Quote the material from its first line through the line containing "list Shells bash, csh, ksh, tcsh", including both of those lines.

Stored data:
*****

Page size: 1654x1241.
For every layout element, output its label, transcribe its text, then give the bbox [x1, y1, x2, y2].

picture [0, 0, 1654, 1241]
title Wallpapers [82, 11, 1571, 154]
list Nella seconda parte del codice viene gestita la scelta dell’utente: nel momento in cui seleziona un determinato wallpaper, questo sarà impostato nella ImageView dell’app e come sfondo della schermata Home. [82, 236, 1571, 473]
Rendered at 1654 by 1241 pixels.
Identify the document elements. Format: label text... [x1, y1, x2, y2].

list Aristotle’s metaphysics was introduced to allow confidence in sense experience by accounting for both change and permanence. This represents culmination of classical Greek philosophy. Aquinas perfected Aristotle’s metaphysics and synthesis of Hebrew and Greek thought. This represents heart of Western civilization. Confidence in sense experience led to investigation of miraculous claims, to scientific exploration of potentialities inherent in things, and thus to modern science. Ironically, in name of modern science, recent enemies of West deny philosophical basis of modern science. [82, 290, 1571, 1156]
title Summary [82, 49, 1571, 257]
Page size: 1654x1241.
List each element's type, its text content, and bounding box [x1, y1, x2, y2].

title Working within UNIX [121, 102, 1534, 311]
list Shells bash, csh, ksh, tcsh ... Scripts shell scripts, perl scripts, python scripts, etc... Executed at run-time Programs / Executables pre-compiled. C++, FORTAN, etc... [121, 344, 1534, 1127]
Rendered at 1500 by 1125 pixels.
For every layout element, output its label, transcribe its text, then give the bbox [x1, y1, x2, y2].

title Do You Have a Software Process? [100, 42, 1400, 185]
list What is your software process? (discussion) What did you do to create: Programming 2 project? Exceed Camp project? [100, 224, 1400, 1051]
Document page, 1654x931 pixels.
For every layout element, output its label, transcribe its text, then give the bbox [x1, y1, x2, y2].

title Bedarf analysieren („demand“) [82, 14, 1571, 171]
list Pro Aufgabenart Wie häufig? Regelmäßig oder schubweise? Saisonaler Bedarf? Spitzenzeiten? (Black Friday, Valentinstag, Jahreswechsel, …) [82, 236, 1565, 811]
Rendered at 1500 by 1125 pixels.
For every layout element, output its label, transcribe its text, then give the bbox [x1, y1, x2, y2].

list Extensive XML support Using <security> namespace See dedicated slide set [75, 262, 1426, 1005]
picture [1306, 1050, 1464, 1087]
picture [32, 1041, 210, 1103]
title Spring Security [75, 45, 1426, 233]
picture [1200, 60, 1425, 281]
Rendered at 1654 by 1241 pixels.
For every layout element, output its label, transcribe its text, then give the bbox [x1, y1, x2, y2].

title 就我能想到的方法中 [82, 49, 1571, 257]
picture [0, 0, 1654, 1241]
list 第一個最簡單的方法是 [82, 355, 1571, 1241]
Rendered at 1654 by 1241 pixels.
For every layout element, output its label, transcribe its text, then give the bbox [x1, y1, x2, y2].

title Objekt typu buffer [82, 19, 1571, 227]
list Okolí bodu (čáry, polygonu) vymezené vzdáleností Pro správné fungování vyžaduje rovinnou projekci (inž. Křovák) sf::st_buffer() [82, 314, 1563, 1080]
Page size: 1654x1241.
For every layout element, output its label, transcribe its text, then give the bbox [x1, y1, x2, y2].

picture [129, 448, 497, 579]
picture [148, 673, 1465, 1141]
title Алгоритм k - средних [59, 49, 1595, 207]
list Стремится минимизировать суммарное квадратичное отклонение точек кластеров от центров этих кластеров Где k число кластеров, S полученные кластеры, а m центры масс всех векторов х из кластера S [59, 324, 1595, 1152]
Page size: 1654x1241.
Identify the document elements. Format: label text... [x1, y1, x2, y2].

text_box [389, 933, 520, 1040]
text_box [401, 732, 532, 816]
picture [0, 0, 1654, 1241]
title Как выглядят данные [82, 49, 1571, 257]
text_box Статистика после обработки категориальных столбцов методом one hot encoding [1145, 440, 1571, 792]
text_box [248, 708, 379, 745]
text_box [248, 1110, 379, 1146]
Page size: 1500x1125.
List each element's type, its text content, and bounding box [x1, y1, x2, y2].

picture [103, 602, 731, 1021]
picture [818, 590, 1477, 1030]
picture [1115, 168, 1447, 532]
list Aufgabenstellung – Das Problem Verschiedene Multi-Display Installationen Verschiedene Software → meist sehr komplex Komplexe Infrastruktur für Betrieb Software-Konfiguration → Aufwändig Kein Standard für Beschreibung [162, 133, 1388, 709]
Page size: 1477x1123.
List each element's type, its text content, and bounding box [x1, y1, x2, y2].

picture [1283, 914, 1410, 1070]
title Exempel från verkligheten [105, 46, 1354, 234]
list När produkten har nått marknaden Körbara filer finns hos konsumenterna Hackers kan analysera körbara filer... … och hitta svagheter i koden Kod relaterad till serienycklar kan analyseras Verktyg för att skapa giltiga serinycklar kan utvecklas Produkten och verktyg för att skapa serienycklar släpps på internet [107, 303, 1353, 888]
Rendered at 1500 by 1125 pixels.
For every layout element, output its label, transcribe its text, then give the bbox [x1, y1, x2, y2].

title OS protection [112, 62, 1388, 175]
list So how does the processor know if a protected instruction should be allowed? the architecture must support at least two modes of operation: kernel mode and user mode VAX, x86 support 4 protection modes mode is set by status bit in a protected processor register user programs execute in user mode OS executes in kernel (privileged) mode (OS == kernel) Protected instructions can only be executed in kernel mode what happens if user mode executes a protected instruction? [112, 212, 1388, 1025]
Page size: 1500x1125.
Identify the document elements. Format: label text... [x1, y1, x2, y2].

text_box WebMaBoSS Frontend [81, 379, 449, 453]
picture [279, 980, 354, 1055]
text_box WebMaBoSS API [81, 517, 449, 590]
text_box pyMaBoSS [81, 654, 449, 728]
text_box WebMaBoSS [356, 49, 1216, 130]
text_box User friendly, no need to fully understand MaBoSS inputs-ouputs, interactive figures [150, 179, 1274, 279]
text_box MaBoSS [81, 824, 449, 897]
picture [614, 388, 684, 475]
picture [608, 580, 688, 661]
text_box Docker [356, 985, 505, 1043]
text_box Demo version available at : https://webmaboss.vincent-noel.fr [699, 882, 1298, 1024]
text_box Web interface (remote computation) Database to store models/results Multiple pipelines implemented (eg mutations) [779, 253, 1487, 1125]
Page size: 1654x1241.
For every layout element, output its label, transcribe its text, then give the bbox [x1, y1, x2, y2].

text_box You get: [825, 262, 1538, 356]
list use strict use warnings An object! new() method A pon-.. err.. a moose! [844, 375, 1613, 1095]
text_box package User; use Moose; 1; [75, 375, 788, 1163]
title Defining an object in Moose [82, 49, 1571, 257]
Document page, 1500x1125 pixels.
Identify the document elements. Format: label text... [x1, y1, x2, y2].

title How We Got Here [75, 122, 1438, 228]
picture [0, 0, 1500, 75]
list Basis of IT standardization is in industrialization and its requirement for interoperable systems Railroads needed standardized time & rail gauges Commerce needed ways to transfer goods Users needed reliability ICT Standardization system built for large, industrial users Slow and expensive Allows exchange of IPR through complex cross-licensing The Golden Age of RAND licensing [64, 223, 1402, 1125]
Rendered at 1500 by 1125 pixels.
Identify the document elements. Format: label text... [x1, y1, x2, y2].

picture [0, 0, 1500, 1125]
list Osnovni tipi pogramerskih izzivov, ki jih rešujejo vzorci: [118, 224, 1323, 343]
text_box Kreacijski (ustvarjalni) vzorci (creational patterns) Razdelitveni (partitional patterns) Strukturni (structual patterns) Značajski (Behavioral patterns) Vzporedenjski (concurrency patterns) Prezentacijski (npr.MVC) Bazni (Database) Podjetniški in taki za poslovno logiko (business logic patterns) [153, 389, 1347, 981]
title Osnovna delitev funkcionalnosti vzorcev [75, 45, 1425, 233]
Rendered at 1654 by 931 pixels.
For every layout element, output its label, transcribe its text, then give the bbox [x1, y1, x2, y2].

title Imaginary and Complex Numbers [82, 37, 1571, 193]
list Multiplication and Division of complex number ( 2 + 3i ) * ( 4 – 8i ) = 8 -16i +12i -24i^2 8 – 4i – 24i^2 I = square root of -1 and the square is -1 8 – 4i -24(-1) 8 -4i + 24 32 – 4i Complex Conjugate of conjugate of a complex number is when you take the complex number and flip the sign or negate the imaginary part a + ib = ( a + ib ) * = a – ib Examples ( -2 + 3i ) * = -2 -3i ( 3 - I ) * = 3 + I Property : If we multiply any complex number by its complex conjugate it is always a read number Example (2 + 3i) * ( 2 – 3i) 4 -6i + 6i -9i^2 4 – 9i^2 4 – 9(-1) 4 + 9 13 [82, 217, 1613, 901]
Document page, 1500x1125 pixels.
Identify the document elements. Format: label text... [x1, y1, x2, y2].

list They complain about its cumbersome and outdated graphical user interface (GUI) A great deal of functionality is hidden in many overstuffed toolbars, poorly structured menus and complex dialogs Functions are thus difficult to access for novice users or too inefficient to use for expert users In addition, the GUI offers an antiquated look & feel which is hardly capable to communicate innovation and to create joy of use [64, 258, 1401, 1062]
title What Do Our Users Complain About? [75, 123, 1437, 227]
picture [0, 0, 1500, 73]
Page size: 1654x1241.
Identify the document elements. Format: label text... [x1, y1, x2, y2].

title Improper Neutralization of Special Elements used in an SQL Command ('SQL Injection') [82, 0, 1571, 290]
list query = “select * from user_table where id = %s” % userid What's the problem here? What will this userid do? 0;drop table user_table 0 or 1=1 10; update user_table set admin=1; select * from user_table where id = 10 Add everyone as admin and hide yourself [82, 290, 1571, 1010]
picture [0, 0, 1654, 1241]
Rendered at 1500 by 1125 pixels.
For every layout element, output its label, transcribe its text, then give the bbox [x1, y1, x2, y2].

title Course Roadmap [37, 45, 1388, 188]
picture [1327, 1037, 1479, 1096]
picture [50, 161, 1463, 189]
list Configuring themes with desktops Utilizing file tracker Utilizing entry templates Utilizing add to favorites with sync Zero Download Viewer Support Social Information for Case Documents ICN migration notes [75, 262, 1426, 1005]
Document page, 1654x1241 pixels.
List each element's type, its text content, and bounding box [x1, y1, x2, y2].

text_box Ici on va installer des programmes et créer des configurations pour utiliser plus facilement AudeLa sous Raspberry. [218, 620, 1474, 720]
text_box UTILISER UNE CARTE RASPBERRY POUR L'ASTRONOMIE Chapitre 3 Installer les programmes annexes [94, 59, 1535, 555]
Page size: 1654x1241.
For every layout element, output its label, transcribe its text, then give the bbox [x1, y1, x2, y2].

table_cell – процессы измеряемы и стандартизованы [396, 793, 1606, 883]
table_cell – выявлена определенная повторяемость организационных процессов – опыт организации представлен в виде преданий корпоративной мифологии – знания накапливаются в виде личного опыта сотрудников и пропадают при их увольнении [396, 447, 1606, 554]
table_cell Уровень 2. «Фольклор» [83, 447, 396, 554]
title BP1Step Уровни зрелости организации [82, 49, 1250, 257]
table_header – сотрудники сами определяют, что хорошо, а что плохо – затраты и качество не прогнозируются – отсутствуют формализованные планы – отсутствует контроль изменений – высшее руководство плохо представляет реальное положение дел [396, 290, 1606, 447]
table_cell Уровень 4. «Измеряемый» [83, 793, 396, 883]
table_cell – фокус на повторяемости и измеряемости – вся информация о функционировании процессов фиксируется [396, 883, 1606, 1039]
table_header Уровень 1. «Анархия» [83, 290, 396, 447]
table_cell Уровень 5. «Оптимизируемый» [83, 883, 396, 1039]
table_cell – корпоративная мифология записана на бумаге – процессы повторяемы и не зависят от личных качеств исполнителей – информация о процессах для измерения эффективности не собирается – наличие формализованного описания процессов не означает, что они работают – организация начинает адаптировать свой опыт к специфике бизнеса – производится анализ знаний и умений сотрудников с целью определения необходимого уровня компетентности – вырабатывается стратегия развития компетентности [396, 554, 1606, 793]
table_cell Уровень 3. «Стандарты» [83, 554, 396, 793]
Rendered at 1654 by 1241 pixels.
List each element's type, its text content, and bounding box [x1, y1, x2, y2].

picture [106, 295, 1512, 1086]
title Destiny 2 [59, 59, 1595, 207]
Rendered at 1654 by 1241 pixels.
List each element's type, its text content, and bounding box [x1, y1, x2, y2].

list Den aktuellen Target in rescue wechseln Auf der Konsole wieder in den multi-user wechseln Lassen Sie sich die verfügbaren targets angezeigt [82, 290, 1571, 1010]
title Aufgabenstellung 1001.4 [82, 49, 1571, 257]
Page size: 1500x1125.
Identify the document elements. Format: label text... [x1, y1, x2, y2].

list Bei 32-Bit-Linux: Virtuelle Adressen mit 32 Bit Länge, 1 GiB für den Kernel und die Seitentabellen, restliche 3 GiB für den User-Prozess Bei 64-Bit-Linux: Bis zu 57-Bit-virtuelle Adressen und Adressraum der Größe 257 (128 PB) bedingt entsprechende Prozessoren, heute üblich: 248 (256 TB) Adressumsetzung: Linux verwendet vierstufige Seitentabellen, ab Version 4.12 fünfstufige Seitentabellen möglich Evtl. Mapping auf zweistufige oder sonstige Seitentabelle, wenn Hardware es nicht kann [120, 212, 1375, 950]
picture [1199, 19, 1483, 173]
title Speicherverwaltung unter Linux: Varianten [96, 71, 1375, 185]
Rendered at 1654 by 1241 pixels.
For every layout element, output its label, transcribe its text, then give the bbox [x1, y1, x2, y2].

*****

Exercise response:
Page size: 1654x1241.
For every layout element, output its label, transcribe its text, then give the bbox [x1, y1, x2, y2].

picture [0, 0, 1654, 1241]
title Wallpapers [82, 11, 1571, 154]
list Nella seconda parte del codice viene gestita la scelta dell’utente: nel momento in cui seleziona un determinato wallpaper, questo sarà impostato nella ImageView dell’app e come sfondo della schermata Home. [82, 236, 1571, 473]
Rendered at 1654 by 1241 pixels.
Identify the document elements. Format: label text... [x1, y1, x2, y2].

list Aristotle’s metaphysics was introduced to allow confidence in sense experience by accounting for both change and permanence. This represents culmination of classical Greek philosophy. Aquinas perfected Aristotle’s metaphysics and synthesis of Hebrew and Greek thought. This represents heart of Western civilization. Confidence in sense experience led to investigation of miraculous claims, to scientific exploration of potentialities inherent in things, and thus to modern science. Ironically, in name of modern science, recent enemies of West deny philosophical basis of modern science. [82, 290, 1571, 1156]
title Summary [82, 49, 1571, 257]
Page size: 1654x1241.
List each element's type, its text content, and bounding box [x1, y1, x2, y2].

title Working within UNIX [121, 102, 1534, 311]
list Shells bash, csh, ksh, tcsh ... Scripts shell scripts, perl scripts, python scripts, etc... Executed at run-time Programs / Executables pre-compiled. C++, FORTAN, etc... [121, 344, 1534, 1127]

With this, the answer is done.